Machine Learning for Sales Forecast
Sales Forecasting is about estimating the sales that are yet to happen. Accurate sales forecast are essential for the success of any business. When done correctly, sales forecast can be used as an input to optimize several other business functions like manufacturing, inventory, supply chain, finance etc. The process of sales forecasting is about looking into the data from past and making predictions about the sales in future.
While it appears a simple process at the surface, it really isn’t. This is because the circumstances that resulted in some sales in the past may not necessarily remain the same and vary in future. It can be even more challenging if there’s no historical data available, for example, forecasting sales for a new product lineup. In such cases, we resort to the sales of similar products or products belonging to the same categories as reference and make predictions about the sales of the new product. Another problem can be missing data or presence of some unreasonable trends in the past sales. Statistically, this is also called as the presence of outliers in the data which is fairly common to happen in all realistic scenarios because hey, nothing always goes as planned.
In machine learning, the traditional way of looking at sales forecasting is as a time series problem, with trend, seasonality and randomness being the main components. Trend is a general direction in which something is heading like we say that the price of a certain stock is trending upwards or downwards.

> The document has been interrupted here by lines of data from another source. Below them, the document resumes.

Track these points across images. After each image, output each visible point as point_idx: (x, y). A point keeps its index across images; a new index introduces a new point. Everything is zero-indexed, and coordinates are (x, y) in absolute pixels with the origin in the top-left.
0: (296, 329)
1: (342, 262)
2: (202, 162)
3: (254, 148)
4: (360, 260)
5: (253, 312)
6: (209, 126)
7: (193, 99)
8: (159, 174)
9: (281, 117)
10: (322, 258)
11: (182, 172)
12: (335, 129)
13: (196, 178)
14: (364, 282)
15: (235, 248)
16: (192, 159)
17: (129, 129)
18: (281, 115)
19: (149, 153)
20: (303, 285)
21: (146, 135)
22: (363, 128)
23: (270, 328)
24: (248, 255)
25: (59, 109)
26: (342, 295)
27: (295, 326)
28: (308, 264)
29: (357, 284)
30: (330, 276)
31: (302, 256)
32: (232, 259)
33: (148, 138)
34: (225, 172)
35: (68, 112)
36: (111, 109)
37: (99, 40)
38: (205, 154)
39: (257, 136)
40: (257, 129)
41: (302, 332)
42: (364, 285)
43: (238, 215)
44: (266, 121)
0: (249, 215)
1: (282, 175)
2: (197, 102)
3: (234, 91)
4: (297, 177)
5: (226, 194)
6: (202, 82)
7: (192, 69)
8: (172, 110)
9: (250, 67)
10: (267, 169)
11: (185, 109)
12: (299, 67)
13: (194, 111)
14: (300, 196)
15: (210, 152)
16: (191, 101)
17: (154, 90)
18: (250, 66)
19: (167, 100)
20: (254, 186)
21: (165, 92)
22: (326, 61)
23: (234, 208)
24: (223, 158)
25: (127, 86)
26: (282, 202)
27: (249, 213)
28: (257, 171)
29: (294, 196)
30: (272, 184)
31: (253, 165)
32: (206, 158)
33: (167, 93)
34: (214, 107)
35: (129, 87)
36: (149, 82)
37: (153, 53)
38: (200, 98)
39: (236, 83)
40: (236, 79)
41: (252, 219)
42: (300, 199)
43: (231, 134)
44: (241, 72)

An upward or positive trend doesn’t necessarily mean a daily increase in the value but it tells about the direction on an average. Seasonality is about having predictable changes at regular intervals or at specific seasons. A change is considered to be seasonal when it repeats at a desired interval of time. The last key component of a time series is randomness that covers all unpredictable changes. This is because of the external factors affecting the possibility of any outcome. Since it is not practically possible to take into consideration all the possible factors while making predictions, hence they collectively contribute to the randomness.
A simplest way of using time series for sales predictions would be by performing a uni-variate time series analysis with only information required for analysis are “dates of sale” and the “sale”. This is called uni-variate as there is only one time-dependent variable. While a uni-variate time series is not highly accurate as it does not consider other factors that could possibly be affecting the sales, it is a quick way to get estimates with some accuracy. This is usually helpful when historical data of past several years is available which ensures that the events affecting sales would have repeated several times during that time frame and their essence can be captured through trend, seasonality and randomness.

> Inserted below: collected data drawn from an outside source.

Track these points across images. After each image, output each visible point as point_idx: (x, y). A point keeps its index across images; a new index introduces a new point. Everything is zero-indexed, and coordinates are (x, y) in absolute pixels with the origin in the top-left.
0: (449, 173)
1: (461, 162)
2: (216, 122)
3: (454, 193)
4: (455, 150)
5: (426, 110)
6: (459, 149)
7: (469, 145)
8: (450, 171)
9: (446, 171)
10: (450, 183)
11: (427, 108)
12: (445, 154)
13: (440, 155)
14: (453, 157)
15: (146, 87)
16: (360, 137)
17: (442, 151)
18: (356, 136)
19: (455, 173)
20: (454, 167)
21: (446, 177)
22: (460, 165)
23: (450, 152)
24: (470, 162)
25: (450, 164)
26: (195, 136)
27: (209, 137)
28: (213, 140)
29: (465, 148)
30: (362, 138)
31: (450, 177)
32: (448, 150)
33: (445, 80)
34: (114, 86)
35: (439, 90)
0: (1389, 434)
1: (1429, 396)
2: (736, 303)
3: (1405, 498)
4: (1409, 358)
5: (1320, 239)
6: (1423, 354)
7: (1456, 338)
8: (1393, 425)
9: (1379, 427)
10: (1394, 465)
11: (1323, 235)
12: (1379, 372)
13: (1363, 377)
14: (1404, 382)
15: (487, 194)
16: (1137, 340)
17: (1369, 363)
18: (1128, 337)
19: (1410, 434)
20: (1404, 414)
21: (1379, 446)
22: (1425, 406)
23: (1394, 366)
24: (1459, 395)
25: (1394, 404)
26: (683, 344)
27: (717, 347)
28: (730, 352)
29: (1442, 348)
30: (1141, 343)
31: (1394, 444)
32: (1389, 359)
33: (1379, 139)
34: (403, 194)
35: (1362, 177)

A multivariate time series analysis has more than one time-dependent variables. The core belief for a multivariate time series analysis is that sales at any given point in time is not only dependent on the past sales, but also on several other factors like the product demand, direct and indirect competition, marketing strategy, relative state of economy, customer base, weather etc. These are only some of the many possible factors that can have an impact on the sales. These factors also depend on the industry and sector to which a product belong.
There are several different models available today which can be used for time series analysis. Some of them are Holt-Winters, ARIMA, SARIMA, SARIMAX, GARCH etc.
Another way of looking at sales forecasting is as a regression problem rather than a time series problem. Regression algorithms detect patterns in the data and establish relationships between independent variables (factors affecting sales) and helps in determining the target variable (sales). While the regression algorithms are pretty effective, they come with their own limitations. One of the key assumption of regression algorithms is that the patterns present in the past data will repeat in future.
There are a number of regression algorithms available. The simplest of them all is linear regression. It is easy to understand & explain and works well when there’s a linear relationship between the independent and dependent variables. Another highly interpretable algorithm is decision tree which works as a flow chart with decisions being made at each node in the tree. Model ensembles like random forest, gradient boosting or xgboost work great and make predictions with high accuracy. However, these are complex models and lose explicability.
Unlike time series models which require a lot of data, generalization with regression models helps is making predictions with significantly less historical data. This usually helps for the scenarios when a new product or store is being launched. Another key difference between time series analysis and regression methods is in the way in which the models are tested or validated. In regression methods, the training data is divided into k equal parts out of which k-1 parts are used for training and 1 part is used for validation. This process is repeated k times with a different part of data kept aside for validation each time. This is called as k-fold cross validation and it helps in determining how good a model is going to perform on the unseen data. It is to be noted that cross validation is not a performance improving technique but a method of performance evaluation. K-fold cross validation is not used with time series due to the sequential nature of time series. Hence training and validation sets are created by splitting the historical data into sequential subsets in the order of time.
To summarize, traditionally sales forecasts were looked upon as a time series problem however the use of regression approaches often give better results with less data required for model training. Models like linear regression and decision trees comes with high interpretability and explicability and the results achieved using these models are easy to explain to business users. Model ensembles can be used for the scenarios where prediction accuracy is more important as compared to explicability.